All that should come back is the lines of the data below from the one containing "43: (134, 78, 0.38)" to the one containing "64: (220, 75, 0.40)", inclusive, exactly as they stand.

(Source data)
*** Block opens ***

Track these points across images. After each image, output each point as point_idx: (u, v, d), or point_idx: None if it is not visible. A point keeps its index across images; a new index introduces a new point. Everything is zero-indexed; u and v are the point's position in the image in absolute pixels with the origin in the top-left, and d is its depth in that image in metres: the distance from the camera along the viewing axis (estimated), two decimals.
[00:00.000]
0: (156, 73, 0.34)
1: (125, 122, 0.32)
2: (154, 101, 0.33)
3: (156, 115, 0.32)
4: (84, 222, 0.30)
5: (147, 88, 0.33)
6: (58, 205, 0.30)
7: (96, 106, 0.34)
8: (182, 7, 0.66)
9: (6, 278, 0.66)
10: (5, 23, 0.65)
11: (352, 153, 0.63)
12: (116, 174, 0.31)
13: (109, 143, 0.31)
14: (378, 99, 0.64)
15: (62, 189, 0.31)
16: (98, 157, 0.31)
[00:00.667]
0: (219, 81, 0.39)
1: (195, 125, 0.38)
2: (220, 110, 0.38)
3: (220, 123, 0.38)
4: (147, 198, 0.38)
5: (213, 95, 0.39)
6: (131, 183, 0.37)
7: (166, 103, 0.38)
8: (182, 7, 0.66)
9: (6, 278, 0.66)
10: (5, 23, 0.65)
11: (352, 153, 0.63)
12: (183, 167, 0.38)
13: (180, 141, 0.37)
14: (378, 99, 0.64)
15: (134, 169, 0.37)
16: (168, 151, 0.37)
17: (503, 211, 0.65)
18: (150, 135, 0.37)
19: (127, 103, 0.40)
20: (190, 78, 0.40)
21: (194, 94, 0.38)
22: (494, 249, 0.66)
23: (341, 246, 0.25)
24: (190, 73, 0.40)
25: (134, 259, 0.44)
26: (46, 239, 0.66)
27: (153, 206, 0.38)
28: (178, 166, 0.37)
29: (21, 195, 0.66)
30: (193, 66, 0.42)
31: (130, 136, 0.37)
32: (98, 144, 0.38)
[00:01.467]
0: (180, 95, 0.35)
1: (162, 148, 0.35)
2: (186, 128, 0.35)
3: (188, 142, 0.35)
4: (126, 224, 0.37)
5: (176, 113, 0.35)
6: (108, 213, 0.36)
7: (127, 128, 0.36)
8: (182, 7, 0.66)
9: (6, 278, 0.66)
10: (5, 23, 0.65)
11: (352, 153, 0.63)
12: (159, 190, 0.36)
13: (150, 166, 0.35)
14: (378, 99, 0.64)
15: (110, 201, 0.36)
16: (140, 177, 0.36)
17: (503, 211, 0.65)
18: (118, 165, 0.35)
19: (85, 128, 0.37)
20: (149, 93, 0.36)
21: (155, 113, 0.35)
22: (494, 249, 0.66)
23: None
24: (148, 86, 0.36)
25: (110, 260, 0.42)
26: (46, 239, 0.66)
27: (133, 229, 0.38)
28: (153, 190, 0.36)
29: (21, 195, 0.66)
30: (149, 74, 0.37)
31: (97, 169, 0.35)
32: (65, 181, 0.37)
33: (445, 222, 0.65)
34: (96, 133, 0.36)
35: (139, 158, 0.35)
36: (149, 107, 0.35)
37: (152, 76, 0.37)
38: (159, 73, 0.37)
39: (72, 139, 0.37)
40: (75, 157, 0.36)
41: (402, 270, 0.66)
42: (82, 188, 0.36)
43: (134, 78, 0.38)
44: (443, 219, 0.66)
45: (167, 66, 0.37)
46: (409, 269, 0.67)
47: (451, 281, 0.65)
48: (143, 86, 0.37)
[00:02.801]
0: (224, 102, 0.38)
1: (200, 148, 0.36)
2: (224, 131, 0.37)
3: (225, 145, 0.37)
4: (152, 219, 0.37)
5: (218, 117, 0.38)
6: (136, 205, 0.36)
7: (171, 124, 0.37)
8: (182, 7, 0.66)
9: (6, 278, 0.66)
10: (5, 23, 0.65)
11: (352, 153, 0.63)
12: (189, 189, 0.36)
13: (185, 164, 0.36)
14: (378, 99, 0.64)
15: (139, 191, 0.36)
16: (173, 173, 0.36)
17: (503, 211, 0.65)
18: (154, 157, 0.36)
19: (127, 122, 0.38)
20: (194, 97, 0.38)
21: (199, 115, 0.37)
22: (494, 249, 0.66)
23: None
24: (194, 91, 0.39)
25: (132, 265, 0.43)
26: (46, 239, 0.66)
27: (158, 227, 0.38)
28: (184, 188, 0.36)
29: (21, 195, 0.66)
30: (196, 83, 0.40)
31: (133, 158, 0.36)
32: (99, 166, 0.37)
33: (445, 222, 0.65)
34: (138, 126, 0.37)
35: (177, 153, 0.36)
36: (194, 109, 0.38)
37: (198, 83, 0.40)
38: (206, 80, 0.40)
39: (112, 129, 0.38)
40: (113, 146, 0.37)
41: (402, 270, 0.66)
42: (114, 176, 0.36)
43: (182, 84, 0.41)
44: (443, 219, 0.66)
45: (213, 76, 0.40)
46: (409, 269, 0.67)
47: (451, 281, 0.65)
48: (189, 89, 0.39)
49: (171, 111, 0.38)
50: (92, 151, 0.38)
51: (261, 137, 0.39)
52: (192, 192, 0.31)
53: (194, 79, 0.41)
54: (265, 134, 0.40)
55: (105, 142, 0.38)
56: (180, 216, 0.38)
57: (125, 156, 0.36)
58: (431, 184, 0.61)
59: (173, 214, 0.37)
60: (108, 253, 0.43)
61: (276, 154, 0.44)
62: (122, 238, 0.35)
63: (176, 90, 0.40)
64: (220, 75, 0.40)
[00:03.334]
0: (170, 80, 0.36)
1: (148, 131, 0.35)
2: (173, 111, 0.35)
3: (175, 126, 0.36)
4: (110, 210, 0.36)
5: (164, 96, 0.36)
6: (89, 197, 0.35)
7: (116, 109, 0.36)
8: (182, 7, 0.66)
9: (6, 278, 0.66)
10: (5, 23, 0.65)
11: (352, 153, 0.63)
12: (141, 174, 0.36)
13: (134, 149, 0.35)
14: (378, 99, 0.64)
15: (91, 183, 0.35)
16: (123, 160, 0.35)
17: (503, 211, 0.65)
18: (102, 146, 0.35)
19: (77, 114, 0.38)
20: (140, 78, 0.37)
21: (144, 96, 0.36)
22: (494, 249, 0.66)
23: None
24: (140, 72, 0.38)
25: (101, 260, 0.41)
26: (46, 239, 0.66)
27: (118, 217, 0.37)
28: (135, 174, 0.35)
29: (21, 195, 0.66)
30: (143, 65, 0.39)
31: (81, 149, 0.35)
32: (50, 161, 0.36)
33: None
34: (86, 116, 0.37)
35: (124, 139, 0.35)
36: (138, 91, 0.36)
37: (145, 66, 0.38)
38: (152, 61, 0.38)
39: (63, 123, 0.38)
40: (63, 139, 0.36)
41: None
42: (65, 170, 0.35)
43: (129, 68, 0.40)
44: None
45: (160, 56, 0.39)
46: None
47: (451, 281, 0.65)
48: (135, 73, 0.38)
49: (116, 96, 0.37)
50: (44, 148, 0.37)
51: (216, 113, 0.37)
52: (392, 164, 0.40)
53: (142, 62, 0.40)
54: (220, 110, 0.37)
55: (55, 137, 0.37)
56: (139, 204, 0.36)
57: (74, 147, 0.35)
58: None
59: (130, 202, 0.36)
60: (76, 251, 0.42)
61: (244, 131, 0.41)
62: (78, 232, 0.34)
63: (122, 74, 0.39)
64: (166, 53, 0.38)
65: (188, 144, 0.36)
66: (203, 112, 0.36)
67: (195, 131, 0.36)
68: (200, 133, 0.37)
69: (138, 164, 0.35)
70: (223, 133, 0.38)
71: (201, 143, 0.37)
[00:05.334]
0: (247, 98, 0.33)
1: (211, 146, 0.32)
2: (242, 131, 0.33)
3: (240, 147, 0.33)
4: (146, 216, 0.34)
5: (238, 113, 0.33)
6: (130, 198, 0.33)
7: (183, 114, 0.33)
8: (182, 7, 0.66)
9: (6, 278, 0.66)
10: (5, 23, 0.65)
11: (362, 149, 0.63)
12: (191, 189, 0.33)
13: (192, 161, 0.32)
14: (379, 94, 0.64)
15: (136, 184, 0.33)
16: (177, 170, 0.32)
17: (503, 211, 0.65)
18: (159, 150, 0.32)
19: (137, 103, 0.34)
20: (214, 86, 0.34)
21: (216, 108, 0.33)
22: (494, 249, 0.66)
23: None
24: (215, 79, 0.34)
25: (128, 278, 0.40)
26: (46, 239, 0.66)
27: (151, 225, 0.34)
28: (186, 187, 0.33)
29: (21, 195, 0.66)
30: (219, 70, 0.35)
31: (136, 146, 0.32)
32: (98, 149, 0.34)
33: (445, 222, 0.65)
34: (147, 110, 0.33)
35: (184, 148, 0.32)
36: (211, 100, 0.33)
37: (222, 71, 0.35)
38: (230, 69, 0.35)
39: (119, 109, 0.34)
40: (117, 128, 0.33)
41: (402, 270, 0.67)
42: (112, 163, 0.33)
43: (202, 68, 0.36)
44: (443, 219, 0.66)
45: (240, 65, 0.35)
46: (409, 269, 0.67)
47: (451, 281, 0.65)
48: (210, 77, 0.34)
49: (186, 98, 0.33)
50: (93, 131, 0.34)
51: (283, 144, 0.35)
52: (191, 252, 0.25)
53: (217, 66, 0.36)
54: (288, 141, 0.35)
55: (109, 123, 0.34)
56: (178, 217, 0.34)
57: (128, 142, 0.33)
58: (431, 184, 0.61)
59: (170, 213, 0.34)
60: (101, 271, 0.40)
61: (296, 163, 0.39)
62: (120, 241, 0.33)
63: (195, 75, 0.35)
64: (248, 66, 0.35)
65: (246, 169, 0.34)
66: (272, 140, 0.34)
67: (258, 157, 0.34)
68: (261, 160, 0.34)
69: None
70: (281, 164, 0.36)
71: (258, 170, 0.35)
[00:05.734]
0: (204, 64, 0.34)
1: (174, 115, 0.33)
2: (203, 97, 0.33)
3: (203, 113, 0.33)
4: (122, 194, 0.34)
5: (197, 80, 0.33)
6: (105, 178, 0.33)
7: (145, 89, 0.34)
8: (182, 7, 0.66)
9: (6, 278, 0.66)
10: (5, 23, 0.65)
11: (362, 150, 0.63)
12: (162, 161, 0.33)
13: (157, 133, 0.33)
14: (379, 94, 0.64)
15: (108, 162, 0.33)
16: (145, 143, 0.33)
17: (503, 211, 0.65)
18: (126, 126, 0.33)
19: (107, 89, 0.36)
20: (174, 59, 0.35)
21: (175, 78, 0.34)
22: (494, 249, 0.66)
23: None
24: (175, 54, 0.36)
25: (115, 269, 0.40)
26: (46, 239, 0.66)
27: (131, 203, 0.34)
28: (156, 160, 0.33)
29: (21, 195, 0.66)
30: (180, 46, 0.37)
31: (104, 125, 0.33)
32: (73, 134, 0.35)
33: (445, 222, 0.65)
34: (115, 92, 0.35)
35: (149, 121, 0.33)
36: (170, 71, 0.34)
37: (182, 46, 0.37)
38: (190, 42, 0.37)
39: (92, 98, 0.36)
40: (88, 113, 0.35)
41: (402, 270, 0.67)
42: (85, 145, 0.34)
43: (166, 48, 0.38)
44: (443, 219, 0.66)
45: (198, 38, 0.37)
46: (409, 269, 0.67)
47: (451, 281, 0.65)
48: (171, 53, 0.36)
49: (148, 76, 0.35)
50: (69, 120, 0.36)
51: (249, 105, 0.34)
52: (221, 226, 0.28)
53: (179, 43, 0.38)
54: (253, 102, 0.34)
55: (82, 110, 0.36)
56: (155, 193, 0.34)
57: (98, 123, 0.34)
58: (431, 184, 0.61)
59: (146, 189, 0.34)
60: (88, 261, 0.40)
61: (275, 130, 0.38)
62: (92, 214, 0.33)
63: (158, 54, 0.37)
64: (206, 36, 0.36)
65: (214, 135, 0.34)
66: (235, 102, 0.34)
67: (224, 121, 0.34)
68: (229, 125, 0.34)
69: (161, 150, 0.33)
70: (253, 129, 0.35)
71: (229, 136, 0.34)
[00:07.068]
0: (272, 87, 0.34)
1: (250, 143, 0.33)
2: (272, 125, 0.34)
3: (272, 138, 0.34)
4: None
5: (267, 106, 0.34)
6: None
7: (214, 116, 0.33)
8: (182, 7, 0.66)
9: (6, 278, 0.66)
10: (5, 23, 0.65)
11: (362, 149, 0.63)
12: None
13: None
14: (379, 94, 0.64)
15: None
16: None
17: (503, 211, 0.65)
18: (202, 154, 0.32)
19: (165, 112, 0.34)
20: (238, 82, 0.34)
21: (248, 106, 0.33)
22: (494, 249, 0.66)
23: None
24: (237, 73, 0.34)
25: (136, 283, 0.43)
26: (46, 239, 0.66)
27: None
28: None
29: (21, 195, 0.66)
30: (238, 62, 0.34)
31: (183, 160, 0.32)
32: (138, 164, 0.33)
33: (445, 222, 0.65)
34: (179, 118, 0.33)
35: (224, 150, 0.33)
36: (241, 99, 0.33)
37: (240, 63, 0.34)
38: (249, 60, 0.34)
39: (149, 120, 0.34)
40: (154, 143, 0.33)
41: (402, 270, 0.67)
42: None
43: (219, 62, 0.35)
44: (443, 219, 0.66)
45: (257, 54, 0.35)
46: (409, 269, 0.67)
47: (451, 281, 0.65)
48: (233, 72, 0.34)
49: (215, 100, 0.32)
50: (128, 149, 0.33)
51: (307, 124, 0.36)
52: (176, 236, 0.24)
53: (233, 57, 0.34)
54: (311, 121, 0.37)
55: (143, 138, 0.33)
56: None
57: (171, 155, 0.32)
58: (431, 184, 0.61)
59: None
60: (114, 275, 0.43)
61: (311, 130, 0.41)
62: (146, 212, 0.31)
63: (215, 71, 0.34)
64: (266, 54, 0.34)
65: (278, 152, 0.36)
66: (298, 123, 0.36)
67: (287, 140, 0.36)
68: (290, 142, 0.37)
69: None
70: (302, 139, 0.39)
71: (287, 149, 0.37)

*** Block closes ***

ANSWER AREA:
43: (134, 78, 0.38)
44: (443, 219, 0.66)
45: (167, 66, 0.37)
46: (409, 269, 0.67)
47: (451, 281, 0.65)
48: (143, 86, 0.37)
[00:02.801]
0: (224, 102, 0.38)
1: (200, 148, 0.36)
2: (224, 131, 0.37)
3: (225, 145, 0.37)
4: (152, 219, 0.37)
5: (218, 117, 0.38)
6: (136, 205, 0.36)
7: (171, 124, 0.37)
8: (182, 7, 0.66)
9: (6, 278, 0.66)
10: (5, 23, 0.65)
11: (352, 153, 0.63)
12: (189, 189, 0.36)
13: (185, 164, 0.36)
14: (378, 99, 0.64)
15: (139, 191, 0.36)
16: (173, 173, 0.36)
17: (503, 211, 0.65)
18: (154, 157, 0.36)
19: (127, 122, 0.38)
20: (194, 97, 0.38)
21: (199, 115, 0.37)
22: (494, 249, 0.66)
23: None
24: (194, 91, 0.39)
25: (132, 265, 0.43)
26: (46, 239, 0.66)
27: (158, 227, 0.38)
28: (184, 188, 0.36)
29: (21, 195, 0.66)
30: (196, 83, 0.40)
31: (133, 158, 0.36)
32: (99, 166, 0.37)
33: (445, 222, 0.65)
34: (138, 126, 0.37)
35: (177, 153, 0.36)
36: (194, 109, 0.38)
37: (198, 83, 0.40)
38: (206, 80, 0.40)
39: (112, 129, 0.38)
40: (113, 146, 0.37)
41: (402, 270, 0.66)
42: (114, 176, 0.36)
43: (182, 84, 0.41)
44: (443, 219, 0.66)
45: (213, 76, 0.40)
46: (409, 269, 0.67)
47: (451, 281, 0.65)
48: (189, 89, 0.39)
49: (171, 111, 0.38)
50: (92, 151, 0.38)
51: (261, 137, 0.39)
52: (192, 192, 0.31)
53: (194, 79, 0.41)
54: (265, 134, 0.40)
55: (105, 142, 0.38)
56: (180, 216, 0.38)
57: (125, 156, 0.36)
58: (431, 184, 0.61)
59: (173, 214, 0.37)
60: (108, 253, 0.43)
61: (276, 154, 0.44)
62: (122, 238, 0.35)
63: (176, 90, 0.40)
64: (220, 75, 0.40)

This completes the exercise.